* Exercise *
Could you retype the data below line for line, without any changes and without any pictures?

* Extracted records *

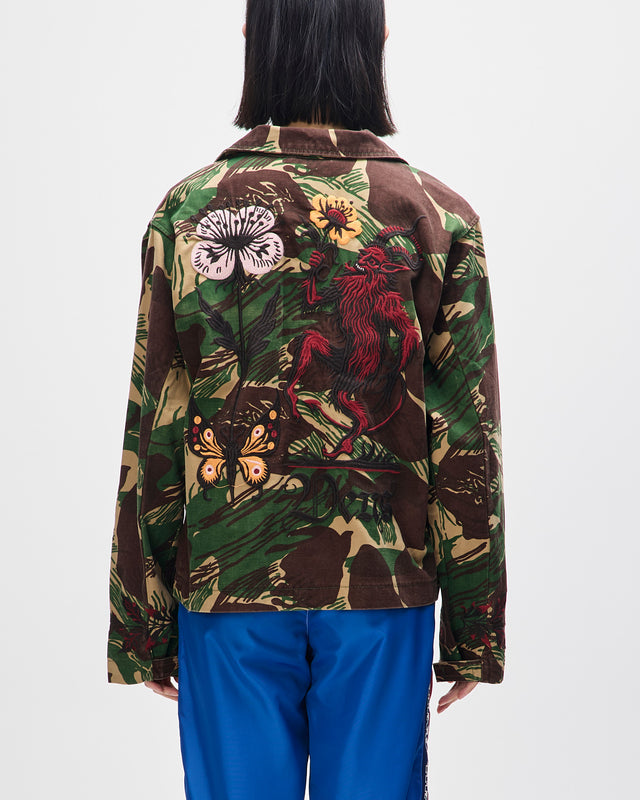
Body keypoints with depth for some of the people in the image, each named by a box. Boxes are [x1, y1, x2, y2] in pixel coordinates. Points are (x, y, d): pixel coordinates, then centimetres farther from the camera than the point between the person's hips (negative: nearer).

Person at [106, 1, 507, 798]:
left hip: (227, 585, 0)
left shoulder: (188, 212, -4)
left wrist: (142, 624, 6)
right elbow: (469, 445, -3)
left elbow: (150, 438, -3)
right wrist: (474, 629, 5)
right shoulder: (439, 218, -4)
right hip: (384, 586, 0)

* Task response *
Body keypoints with depth for some of the people in the image, each named by a box. Boxes are [x1, y1, x2, y2] in pixel coordinates. Points are (x, y, d): pixel coordinates, then centimetres farther from the camera than the point between the person's hips (negative: nearer).

Person at [106, 1, 507, 798]:
left hip: (227, 585, 0)
left shoulder: (188, 212, -4)
left wrist: (142, 624, 6)
right elbow: (469, 445, -3)
left elbow: (150, 438, -3)
right wrist: (474, 629, 5)
right shoulder: (439, 218, -4)
right hip: (384, 586, 0)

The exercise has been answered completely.